Exercise objective:
Reproduce the items from the start through the line containing "usza XI edycja Programu", inclusive, changing "Verzenden" to "Versturen" wherever it occurs and leaving everything else unchanged.

Exercise inputs:
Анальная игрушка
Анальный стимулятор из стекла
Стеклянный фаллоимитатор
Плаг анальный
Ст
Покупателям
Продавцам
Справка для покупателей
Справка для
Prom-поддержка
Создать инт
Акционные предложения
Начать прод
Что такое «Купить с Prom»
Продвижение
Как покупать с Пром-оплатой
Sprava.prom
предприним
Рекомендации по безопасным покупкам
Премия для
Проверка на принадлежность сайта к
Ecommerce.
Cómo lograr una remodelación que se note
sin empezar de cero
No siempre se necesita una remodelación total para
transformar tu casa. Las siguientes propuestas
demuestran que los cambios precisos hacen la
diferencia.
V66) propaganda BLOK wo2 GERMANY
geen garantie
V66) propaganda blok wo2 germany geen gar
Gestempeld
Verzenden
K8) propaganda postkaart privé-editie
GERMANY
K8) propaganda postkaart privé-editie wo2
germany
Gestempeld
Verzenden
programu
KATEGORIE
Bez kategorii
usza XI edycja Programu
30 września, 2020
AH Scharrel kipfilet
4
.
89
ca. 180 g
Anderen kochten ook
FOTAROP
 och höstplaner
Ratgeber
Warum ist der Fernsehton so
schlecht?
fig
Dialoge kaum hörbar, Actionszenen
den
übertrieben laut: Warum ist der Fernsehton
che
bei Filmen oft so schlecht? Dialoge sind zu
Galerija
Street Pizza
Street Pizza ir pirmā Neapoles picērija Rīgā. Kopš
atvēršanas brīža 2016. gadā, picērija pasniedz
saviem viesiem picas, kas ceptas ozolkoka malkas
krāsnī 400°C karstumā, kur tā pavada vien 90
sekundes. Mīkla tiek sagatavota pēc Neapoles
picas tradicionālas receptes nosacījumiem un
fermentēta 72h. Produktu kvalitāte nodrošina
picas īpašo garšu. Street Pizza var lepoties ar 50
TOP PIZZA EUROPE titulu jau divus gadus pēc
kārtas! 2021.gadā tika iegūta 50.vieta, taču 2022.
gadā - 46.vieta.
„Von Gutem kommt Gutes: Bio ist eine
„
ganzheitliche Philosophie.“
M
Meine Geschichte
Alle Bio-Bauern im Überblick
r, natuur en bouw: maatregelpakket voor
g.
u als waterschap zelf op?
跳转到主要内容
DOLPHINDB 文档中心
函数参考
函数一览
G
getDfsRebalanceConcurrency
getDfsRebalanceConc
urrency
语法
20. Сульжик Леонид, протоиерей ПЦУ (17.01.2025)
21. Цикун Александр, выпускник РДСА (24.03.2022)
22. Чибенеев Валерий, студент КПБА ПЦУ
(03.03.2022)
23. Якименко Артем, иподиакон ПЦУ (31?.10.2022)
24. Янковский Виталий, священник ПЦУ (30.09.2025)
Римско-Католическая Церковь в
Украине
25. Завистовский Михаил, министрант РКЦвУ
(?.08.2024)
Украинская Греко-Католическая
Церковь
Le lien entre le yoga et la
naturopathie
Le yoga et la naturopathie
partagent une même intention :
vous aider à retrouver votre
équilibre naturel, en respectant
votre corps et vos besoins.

Result of this exercise:
Анальная игрушка
Анальный стимулятор из стекла
Стеклянный фаллоимитатор
Плаг анальный
Ст
Покупателям
Продавцам
Справка для покупателей
Справка для
Prom-поддержка
Создать инт
Акционные предложения
Начать прод
Что такое «Купить с Prom»
Продвижение
Как покупать с Пром-оплатой
Sprava.prom
предприним
Рекомендации по безопасным покупкам
Премия для
Проверка на принадлежность сайта к
Ecommerce.
Cómo lograr una remodelación que se note
sin empezar de cero
No siempre se necesita una remodelación total para
transformar tu casa. Las siguientes propuestas
demuestran que los cambios precisos hacen la
diferencia.
V66) propaganda BLOK wo2 GERMANY
geen garantie
V66) propaganda blok wo2 germany geen gar
Gestempeld
Versturen
K8) propaganda postkaart privé-editie
GERMANY
K8) propaganda postkaart privé-editie wo2
germany
Gestempeld
Versturen
programu
KATEGORIE
Bez kategorii
usza XI edycja Programu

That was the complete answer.